(Dataset excerpt)
########
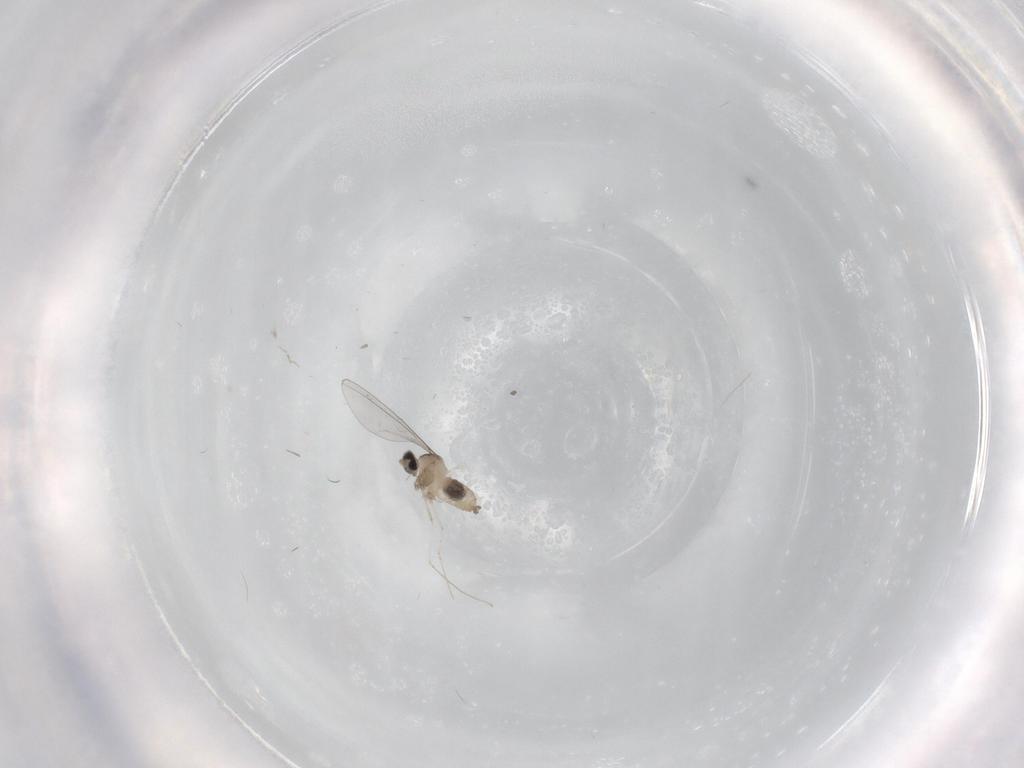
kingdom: Animalia
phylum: Arthropoda
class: Insecta
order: Diptera
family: Cecidomyiidae
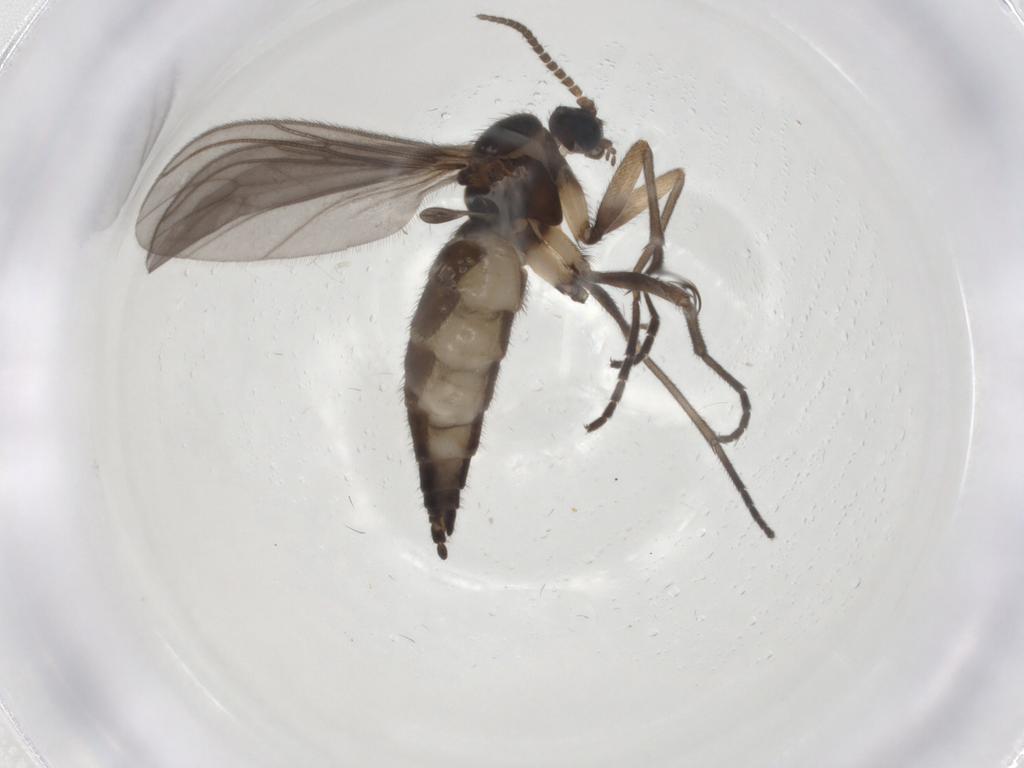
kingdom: Animalia
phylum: Arthropoda
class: Insecta
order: Diptera
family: Sciaridae
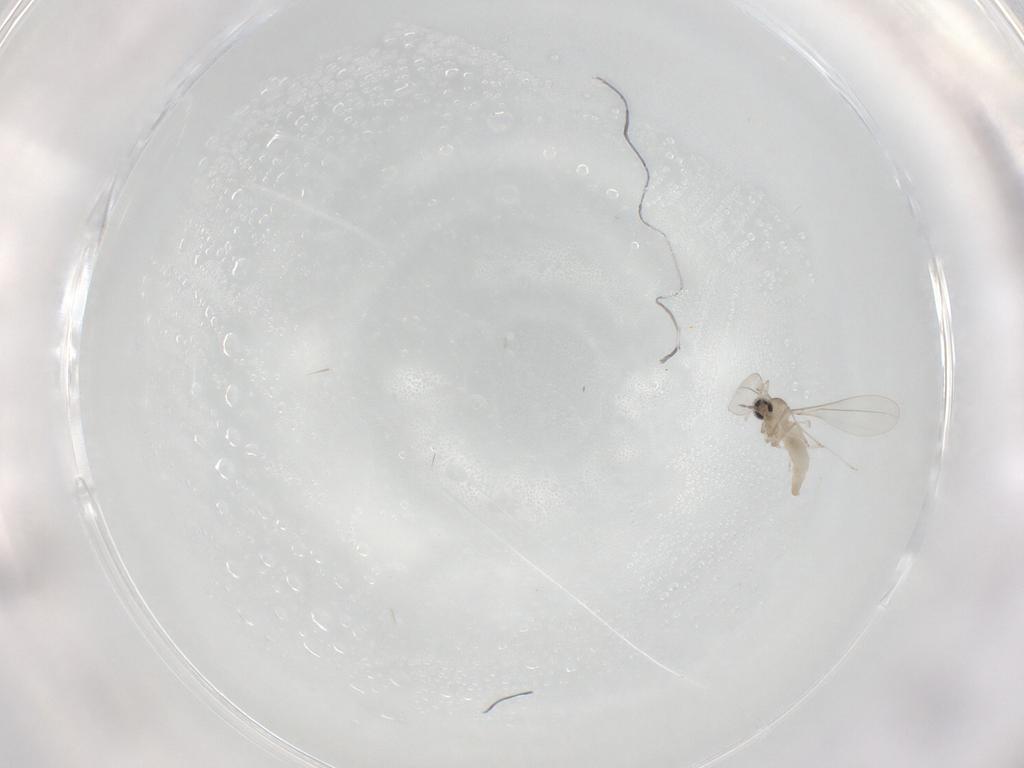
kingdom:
########
Can you render the lines above as a JSON list of strings, one string per line, leaving out blank lines and the pictures?

[
  "kingdom: Animalia",
  "phylum: Arthropoda",
  "class: Insecta",
  "order: Diptera",
  "family: Cecidomyiidae",
  "kingdom: Animalia",
  "phylum: Arthropoda",
  "class: Insecta",
  "order: Diptera",
  "family: Sciaridae",
  "kingdom:"
]